*Texto de apoio*.
● ● ● ● ●
Dedicação plena obrigatória para lugares de chefia Passando então às mudanças relacionadas com recursos humanos, tema quente nas negociações do OE numa altura em que as várias classes profissionais têm greves convocadas a exigir melhores condições de carreira no SNS, o Governo estabelece duas modalidades para a dedicação plena, cuja forma de remuneração e outros detalhes diz que serão negociados com os sindicatos. Para já serão apenas para médicos, disse Marta Temido. Nenhuma retoma a ideia clássica de exclusividade, em que os médicos não podiam trabalhar de todo no privado para ter acesso a um melhor quadro remuneratório, mas a ministra da Saúde frisou que uma das modalidades será facultativa e outra obrigatória. A facultativa será para médicos que queiram aderir a um compromisso “assistencial” com o SNS, comprometendo-se com determinados objetivos – a definir – e recebendo em troca uma majoração salarial – a definir. Estes médicos não poderão ao mesmo tempo assumir funções de direção técnica, coordenação e chefia em instituições privadas ou sociais de saúde. Já para médicos que ascendam a lugares de chefia no SNS (e apenas para novas nomeações), o Governo diz que a dedicação plena será obrigatória e além de não poderem ter ao mesmo tempo lugares de chefia no privado e setor social vai ser definido um número máximo de horas semanais que poderão trabalhar fora do SNS. Medidas a negociar com os sindicatos, que até aqui têm recusado a ideia de uma modalidade de exclusividade obrigatória. Já o Bloco de Esquerda tinha proposto uma majoração de salários para a dedicação plena de 40%, aspeto que o diploma aprovado ontem pelo Governo não fecha.
● ● ● ● ●
*Dados disponíveis*.
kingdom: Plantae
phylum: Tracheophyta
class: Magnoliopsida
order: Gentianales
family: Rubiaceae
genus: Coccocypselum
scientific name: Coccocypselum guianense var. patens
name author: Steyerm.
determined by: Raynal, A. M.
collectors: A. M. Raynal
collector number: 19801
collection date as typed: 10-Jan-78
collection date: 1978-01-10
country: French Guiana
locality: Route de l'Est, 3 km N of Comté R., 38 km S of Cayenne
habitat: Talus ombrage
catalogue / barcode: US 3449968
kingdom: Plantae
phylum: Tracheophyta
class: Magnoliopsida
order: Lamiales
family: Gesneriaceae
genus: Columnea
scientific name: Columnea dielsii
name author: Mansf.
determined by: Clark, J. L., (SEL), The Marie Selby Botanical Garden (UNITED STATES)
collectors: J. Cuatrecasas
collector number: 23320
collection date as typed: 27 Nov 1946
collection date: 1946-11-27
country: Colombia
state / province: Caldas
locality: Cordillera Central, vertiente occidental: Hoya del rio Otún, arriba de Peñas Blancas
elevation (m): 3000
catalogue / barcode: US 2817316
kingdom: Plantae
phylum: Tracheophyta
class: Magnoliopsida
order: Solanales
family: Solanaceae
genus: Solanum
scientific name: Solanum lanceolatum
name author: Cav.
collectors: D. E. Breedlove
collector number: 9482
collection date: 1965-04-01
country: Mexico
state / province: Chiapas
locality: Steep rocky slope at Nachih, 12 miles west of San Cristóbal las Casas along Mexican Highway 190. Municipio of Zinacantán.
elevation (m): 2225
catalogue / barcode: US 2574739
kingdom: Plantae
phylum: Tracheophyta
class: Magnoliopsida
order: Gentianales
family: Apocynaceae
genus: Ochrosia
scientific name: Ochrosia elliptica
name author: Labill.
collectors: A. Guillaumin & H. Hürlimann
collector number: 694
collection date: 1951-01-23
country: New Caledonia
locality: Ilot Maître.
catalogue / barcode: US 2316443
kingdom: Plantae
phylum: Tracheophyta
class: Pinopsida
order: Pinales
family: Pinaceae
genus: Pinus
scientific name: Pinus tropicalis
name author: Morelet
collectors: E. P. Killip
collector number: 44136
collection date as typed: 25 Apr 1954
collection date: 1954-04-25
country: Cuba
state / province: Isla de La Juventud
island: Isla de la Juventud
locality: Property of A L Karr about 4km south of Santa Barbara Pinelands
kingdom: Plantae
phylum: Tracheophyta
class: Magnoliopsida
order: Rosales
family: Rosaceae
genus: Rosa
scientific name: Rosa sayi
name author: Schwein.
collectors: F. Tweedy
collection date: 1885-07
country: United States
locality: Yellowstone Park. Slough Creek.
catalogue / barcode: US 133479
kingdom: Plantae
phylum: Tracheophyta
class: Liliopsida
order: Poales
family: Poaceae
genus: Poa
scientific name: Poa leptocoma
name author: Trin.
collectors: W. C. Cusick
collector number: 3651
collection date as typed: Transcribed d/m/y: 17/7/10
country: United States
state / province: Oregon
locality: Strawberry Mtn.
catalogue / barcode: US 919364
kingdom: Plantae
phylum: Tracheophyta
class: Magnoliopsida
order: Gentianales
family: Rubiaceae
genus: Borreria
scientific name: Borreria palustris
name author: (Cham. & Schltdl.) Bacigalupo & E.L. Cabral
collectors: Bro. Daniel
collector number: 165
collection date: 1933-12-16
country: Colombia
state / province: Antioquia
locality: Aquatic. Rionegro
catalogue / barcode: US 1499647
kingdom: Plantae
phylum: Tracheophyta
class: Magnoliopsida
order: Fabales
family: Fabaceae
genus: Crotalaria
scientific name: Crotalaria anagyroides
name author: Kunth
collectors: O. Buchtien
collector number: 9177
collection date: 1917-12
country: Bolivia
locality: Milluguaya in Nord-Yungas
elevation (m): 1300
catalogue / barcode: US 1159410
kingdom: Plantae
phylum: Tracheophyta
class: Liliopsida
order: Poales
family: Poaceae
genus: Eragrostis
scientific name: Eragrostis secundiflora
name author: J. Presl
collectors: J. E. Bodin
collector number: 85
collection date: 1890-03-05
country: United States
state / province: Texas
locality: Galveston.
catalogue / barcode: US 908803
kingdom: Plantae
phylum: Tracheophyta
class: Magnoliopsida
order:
● ● ● ● ●
*Enunciado da tarefa*. Segundo o texto sobre a dedicação plena no SNS, a que médicos se aplicará a modalidade obrigatória?

*Resposta*. Aplicar-se-á aos médicos que ascendam a lugares de chefia no SNS, apenas em novas nomeações.